Explore the material:
A - In the page text, what is the saying "bless you" described as a leftover from?
B - Based on the page text, mark each statement yes or no: (i) The poem is credited to Danusha Laméris. (ii) The writer plans to share two personal examples. (iii) The waitress sets down a bowl of tomato soup.

Page text:

##########

Small Kindnesses, By Danusha Laméris
I’ve been thinking about the way, when you walk down a crowded aisle, people pull in their legs to let you by. Or how strangers still say “bless you” when someone sneezes, a leftover from the Bubonic plague. “Don’t die,” we are saying. And sometimes, when you spill lemons from your grocery bag, someone else will help you pick them up. Mostly, we don’t want to harm each other. We want to be handed our cup of coffee hot, and to say thank you to the person handing it. To smile at them and for them to smile back. For the waitress to call us honey when she sets down the bowl of clam chowder, and for the driver in the red pick-up truck to let us pass. We have so little of each other, now. So far from tribe and fire. Only these brief moments of exchange. What if they are the true dwelling of the holy, these fleeting temples we make together when we say, “Here, have my seat,” “Go ahead — you first,” “I like your hat.”
When our team started to define how to characterize the Joy and Meaning moments, I cynically wondered, “are there any joy and meaning moments left for anyone in pediatrics post-pandemic?!” I will share three personal examples to definitively answer yes! I know there are, and we can help each other see and embrace them. A podcast from Hidden Brain talks about the science of tiny interactions, and the unexpected delight and surprise we can find in them, and how good this can be for our psychological health.

##########

(Extracted records)
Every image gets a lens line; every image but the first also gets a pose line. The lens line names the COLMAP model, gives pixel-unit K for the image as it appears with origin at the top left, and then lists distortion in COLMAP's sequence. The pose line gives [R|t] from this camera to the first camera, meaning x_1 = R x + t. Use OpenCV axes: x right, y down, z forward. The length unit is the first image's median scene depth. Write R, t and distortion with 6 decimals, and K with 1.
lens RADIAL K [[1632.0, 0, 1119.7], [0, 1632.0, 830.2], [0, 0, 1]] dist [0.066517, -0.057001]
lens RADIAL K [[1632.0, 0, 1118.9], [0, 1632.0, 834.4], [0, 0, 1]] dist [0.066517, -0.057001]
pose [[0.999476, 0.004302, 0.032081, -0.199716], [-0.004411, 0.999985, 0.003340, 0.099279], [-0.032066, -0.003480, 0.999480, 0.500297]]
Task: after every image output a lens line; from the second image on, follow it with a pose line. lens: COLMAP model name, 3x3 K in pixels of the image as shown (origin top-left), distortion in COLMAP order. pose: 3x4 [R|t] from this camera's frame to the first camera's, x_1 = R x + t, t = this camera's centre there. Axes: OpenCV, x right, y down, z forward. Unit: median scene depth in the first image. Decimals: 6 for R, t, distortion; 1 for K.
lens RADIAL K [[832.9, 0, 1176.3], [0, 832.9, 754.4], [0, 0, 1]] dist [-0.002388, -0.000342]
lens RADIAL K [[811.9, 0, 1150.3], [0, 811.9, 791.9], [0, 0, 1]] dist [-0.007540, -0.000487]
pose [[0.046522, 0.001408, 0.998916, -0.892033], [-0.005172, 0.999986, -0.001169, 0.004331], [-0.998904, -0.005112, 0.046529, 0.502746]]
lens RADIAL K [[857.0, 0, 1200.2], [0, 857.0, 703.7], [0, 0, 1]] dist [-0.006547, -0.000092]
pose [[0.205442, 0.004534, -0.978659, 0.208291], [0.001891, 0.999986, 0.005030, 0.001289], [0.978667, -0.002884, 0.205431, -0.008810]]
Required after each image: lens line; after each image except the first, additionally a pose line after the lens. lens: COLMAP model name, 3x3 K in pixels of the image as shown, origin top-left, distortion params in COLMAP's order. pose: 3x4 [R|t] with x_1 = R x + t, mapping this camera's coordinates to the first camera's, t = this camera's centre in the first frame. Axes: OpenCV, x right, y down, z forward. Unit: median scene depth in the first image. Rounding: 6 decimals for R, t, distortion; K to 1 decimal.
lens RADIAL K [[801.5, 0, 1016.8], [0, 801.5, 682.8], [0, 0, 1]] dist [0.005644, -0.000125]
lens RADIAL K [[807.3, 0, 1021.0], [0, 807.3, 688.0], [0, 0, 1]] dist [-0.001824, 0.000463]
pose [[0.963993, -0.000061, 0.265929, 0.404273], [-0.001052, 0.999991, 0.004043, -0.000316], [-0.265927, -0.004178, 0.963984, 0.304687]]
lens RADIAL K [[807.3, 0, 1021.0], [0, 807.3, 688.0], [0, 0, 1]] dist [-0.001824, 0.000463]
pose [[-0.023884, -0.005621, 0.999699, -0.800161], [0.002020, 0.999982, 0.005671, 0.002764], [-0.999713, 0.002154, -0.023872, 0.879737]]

##########

Answers for the tasks:
A - The Bubonic plague.

B -
(i) Yes: "Small Kindnesses, By Danusha Laméris"
(ii) No: "I will share three personal examples"
(iii) No: "when she sets down the bowl of clam chowder"